Anyhow, I am not a publisher nor an agent... just a guy with an opinion that may or may not be useful to you!
Have fun, do what makes you happy.

December 6th, 2002, 05:40 PM
Yea that's cool I have been trying to do a story my self that I based off a anime style RPG that I once played a few years back. Since I am new to writing I know there are bugs in my work and I am honestly trying to work them out. I did have my story up on a page but I took it down about a week ago to address acouple of problems people from this board pointed out to me. I don't know how well I have been able to do this but I have been trying to make it so that as you read it the story kind of draws you into the character of Evan Gallaway. I am always open to feed back.

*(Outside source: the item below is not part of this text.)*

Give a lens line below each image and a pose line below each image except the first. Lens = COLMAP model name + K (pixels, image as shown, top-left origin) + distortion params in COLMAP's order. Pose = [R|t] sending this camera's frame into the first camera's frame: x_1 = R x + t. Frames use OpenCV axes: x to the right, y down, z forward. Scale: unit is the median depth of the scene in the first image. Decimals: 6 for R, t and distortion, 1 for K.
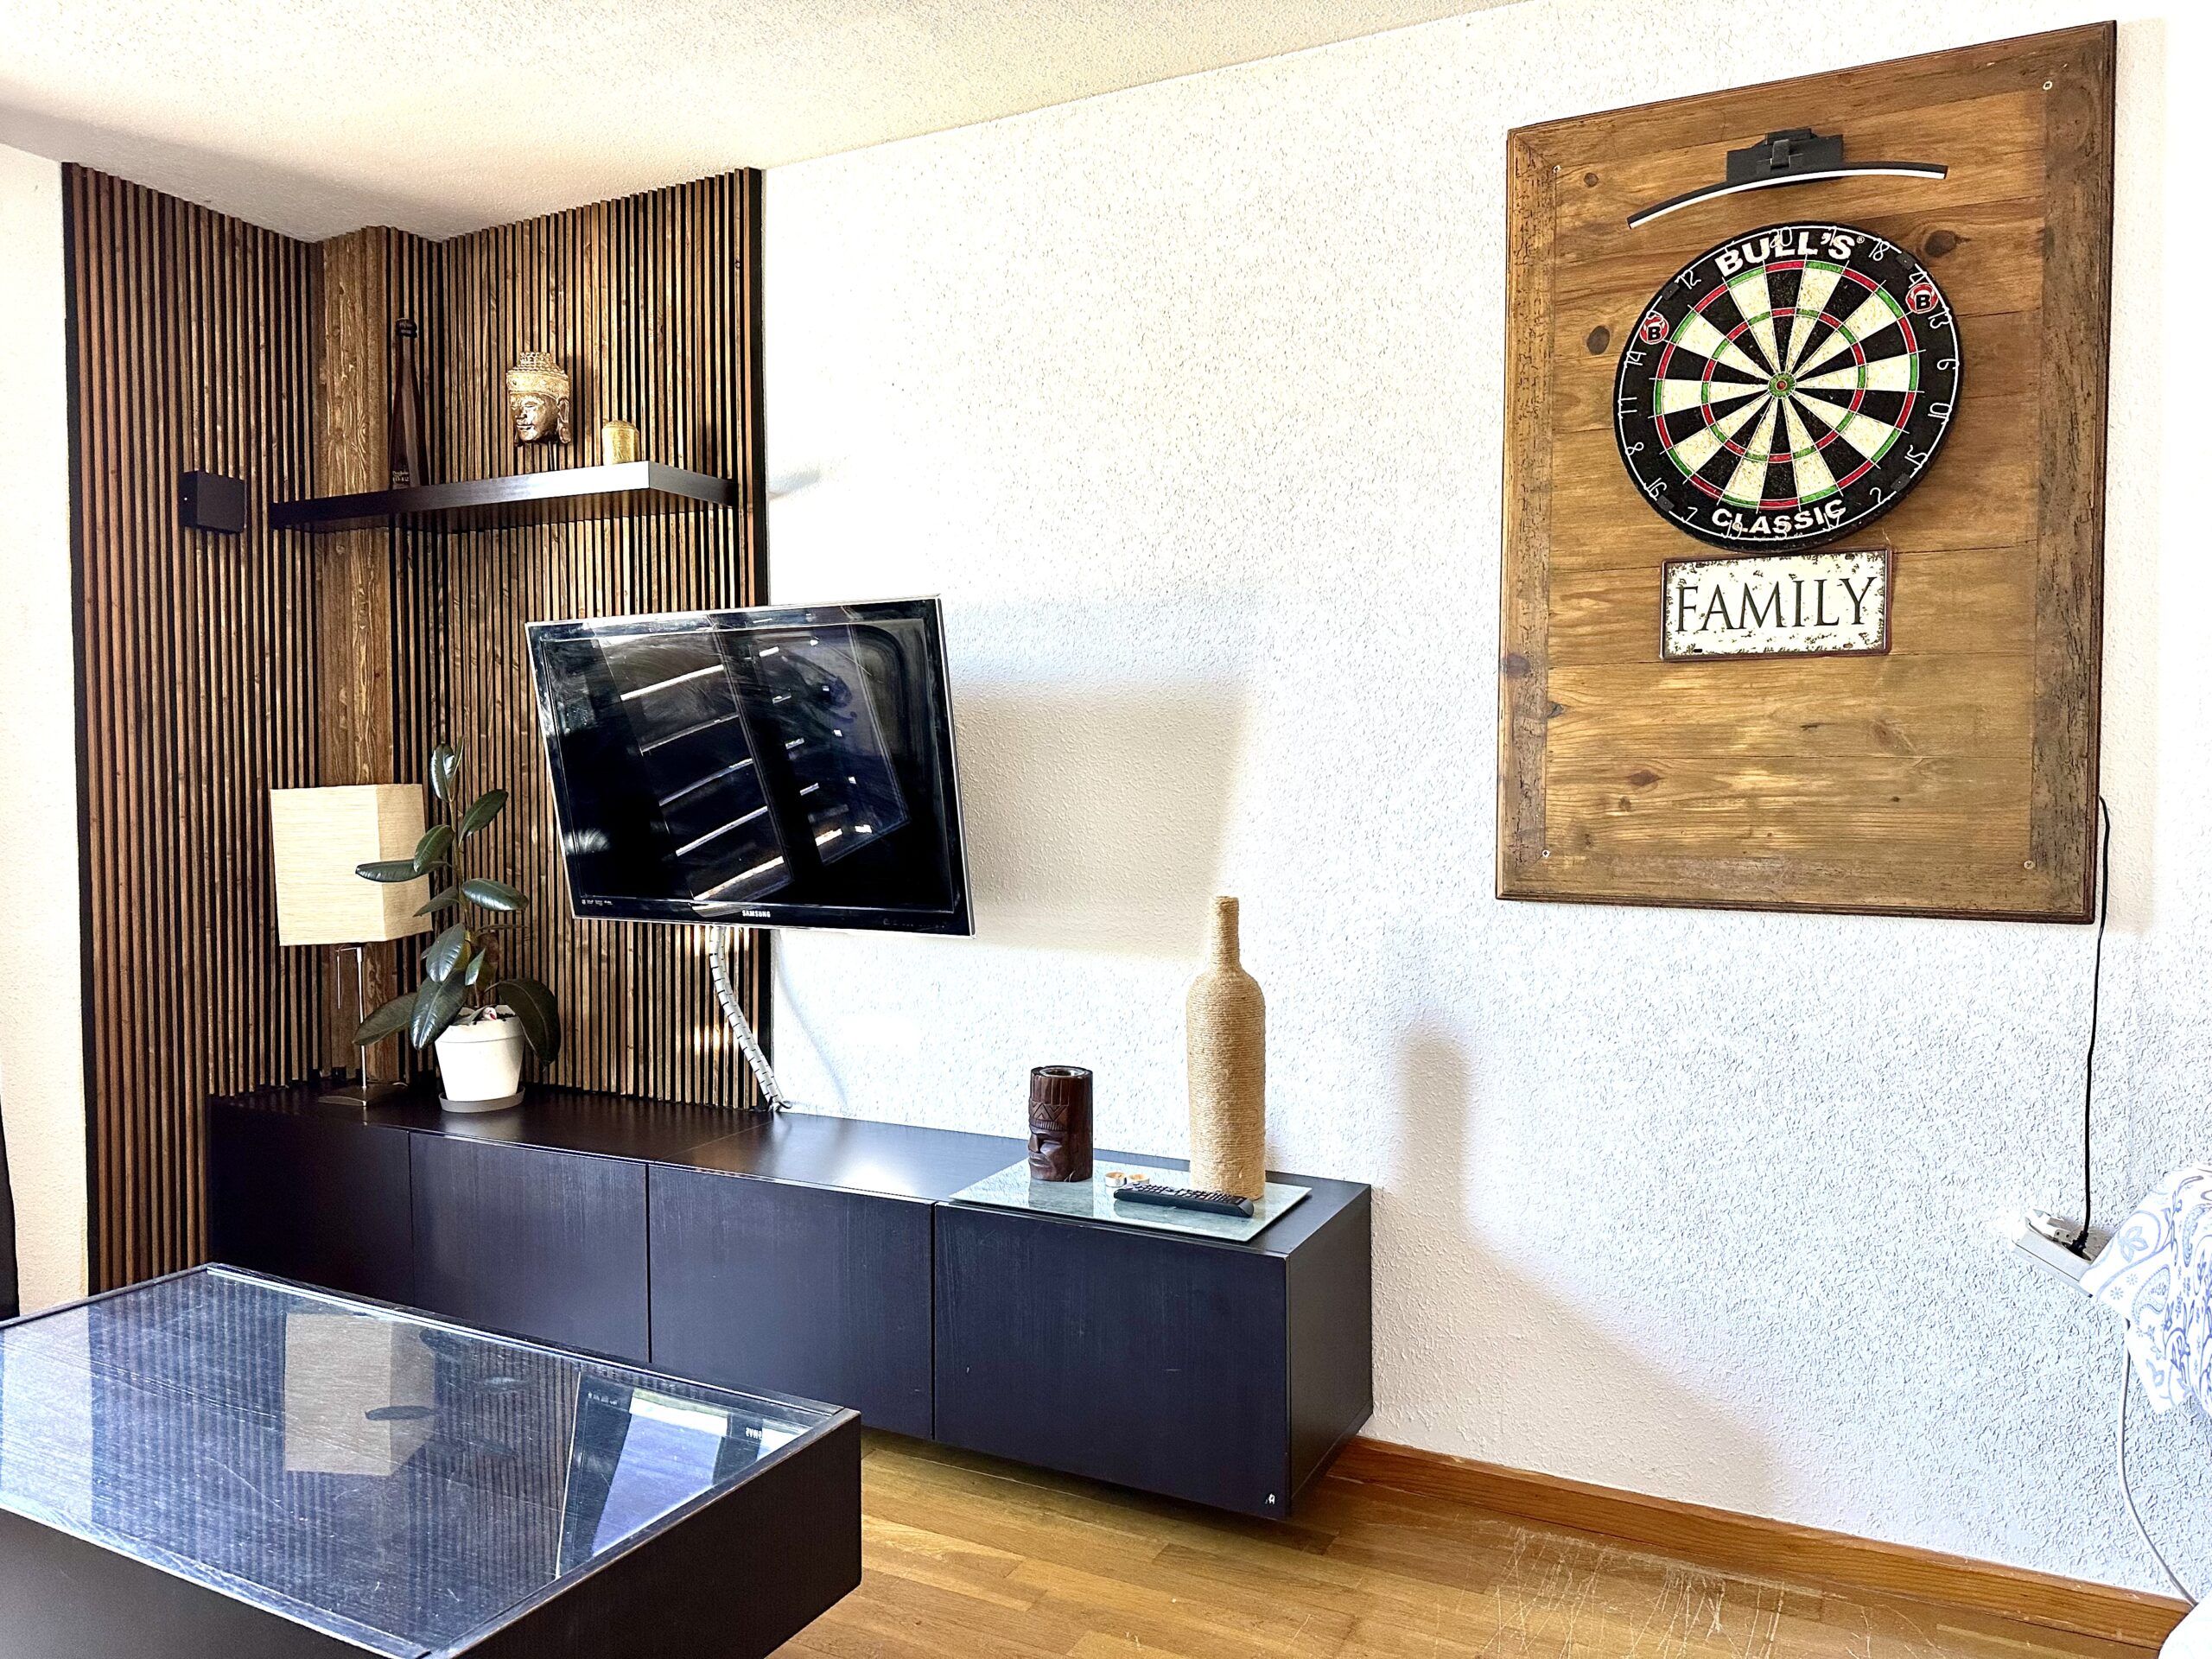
lens RADIAL K [[1551.5, 0, 1096.8], [0, 1551.5, 832.1], [0, 0, 1]] dist [0.062946, -0.071674]
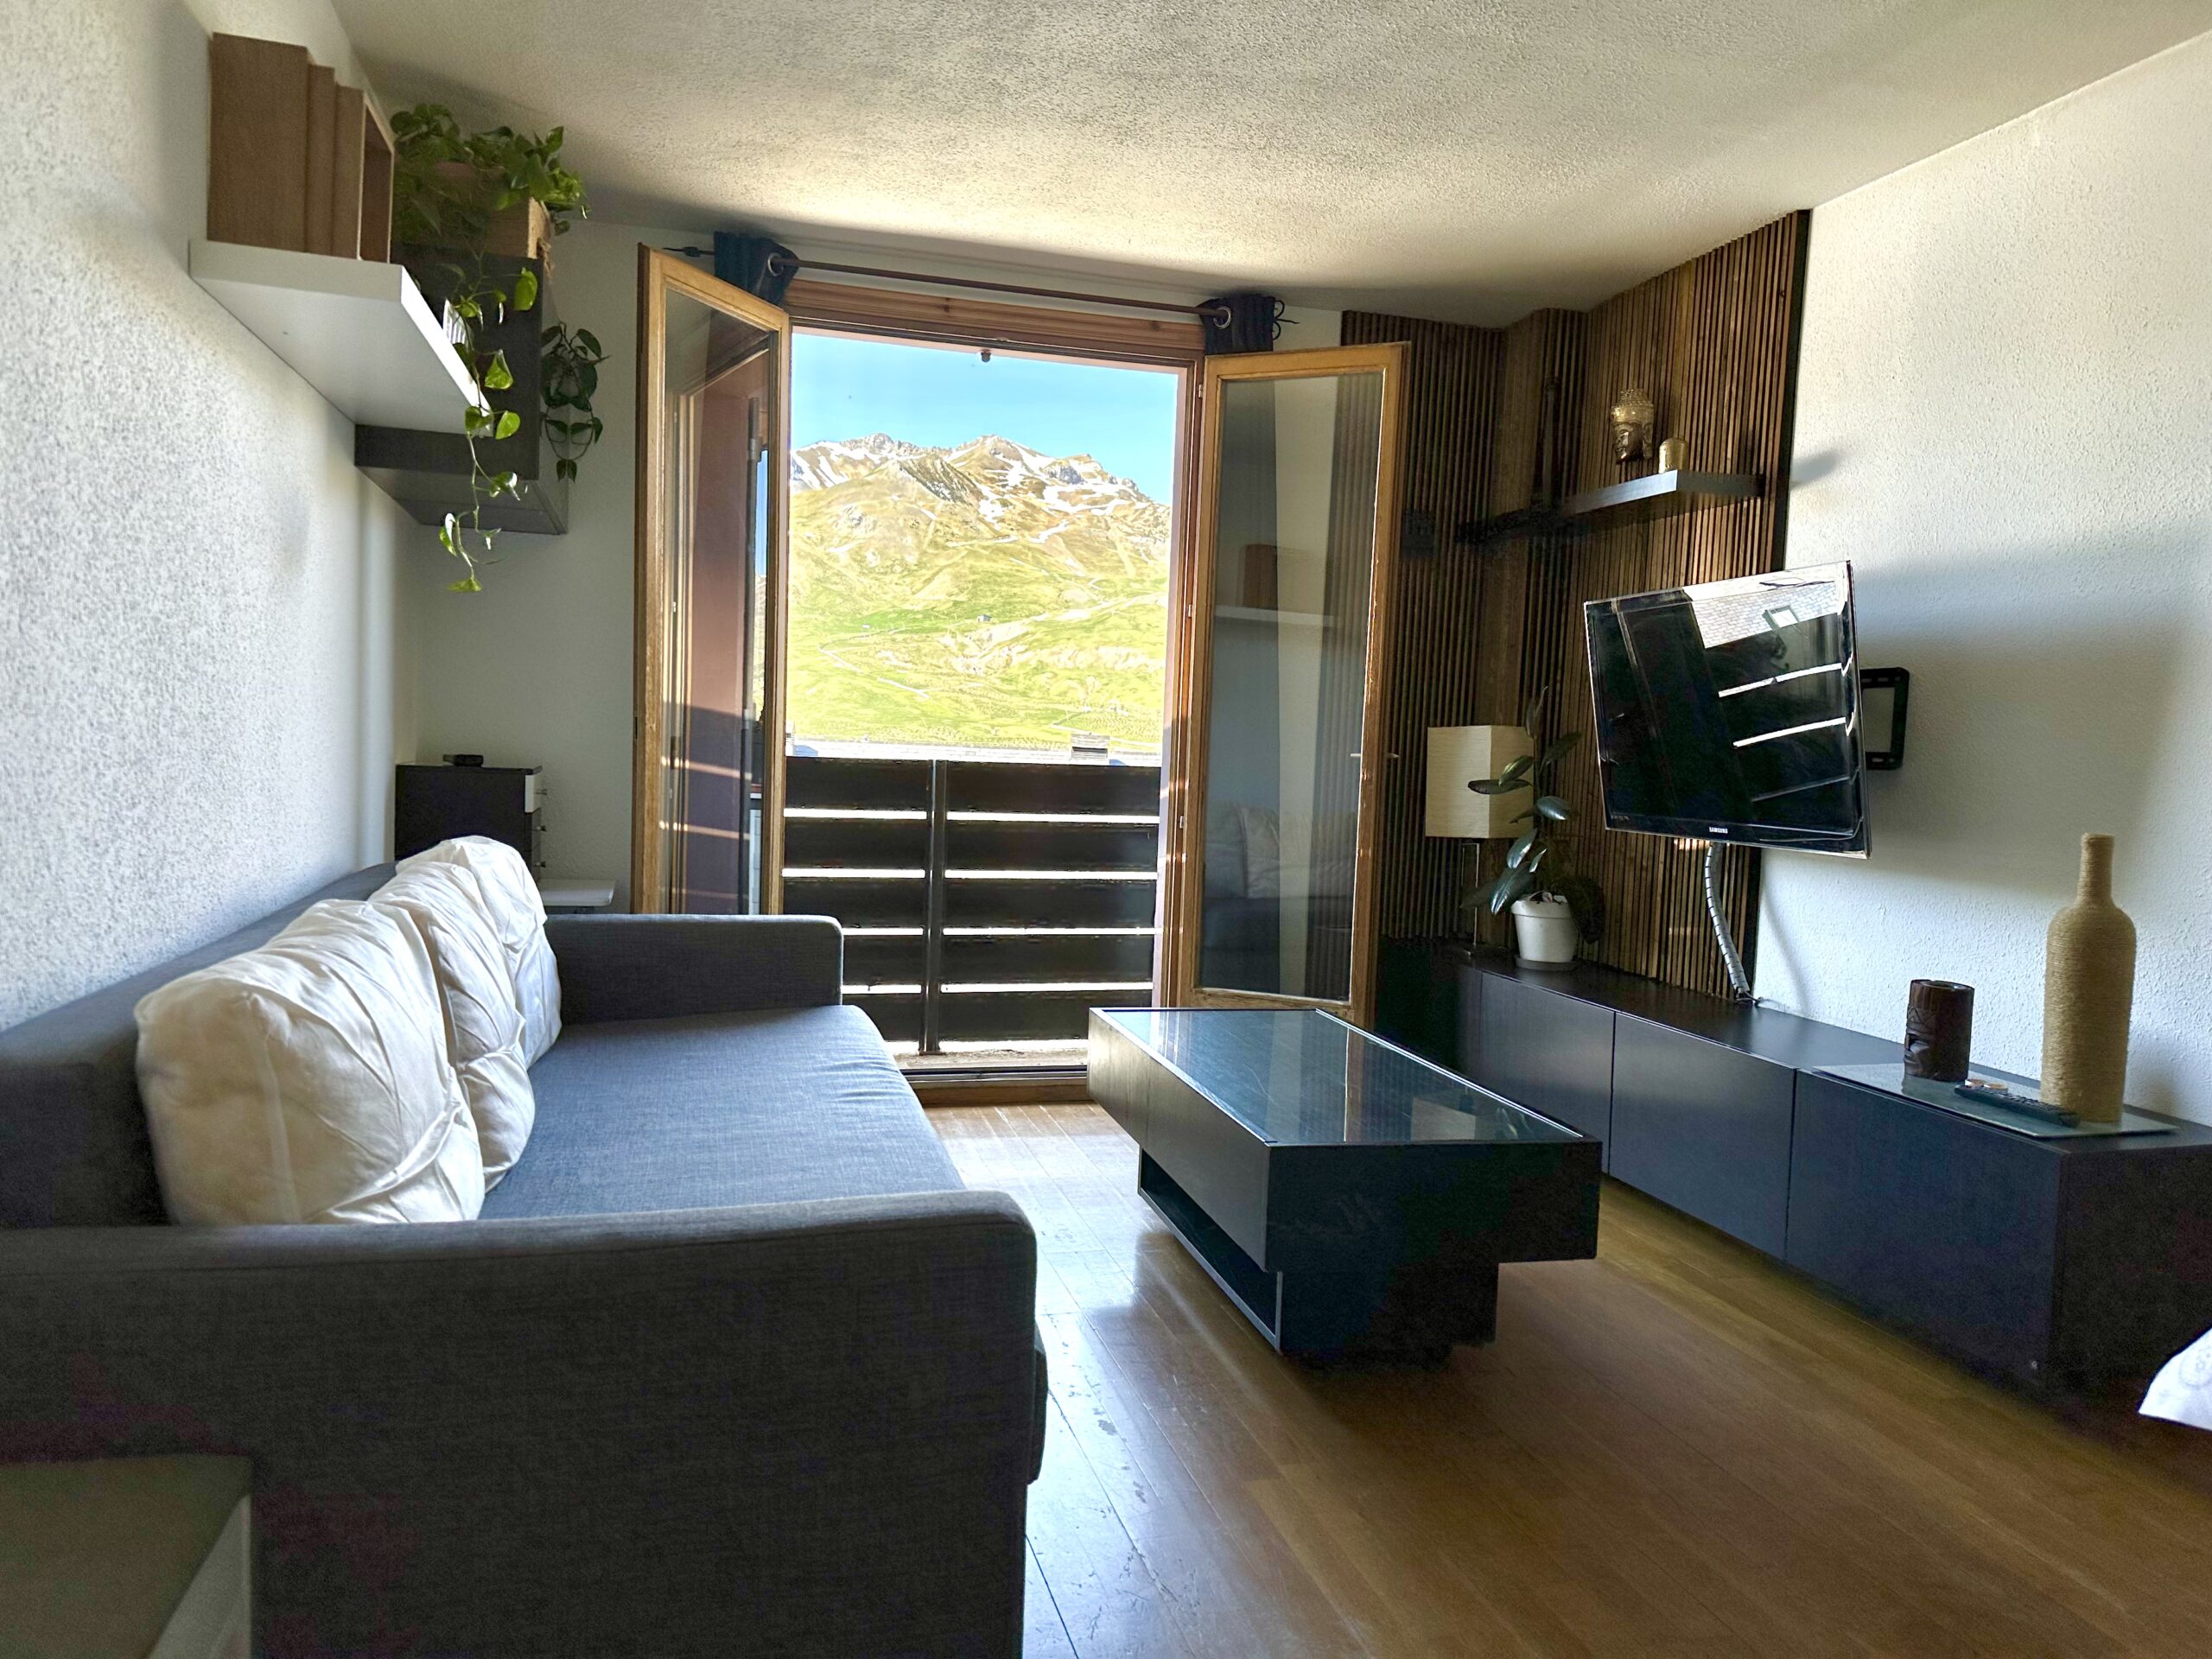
lens RADIAL K [[1551.5, 0, 1096.8], [0, 1551.5, 832.1], [0, 0, 1]] dist [0.062946, -0.071674]
pose [[0.666698, 0.071439, -0.741896, 0.448511], [-0.062780, 0.997241, 0.039610, 0.042640], [0.742679, 0.020169, 0.669344, -0.236876]]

As Evan glared at his father, he could feel a fire igniting within him. He didn't know what it was or why it was happening but he could feel his blood start to boil. Evan's father glared right back at Evan, showing no emotion or sign of remorse, for what he just did. The fact that he wasn't even sorry, served to intensify the flames growing within Evan, making his blood boil faster and harder.

This is one point where I tried to do just that. Make it so it draws you in and you can almost feel how the little 8 year old Evan is feeling right now. According to King Gimpy I did that fairly well but I'm always open to other opinions.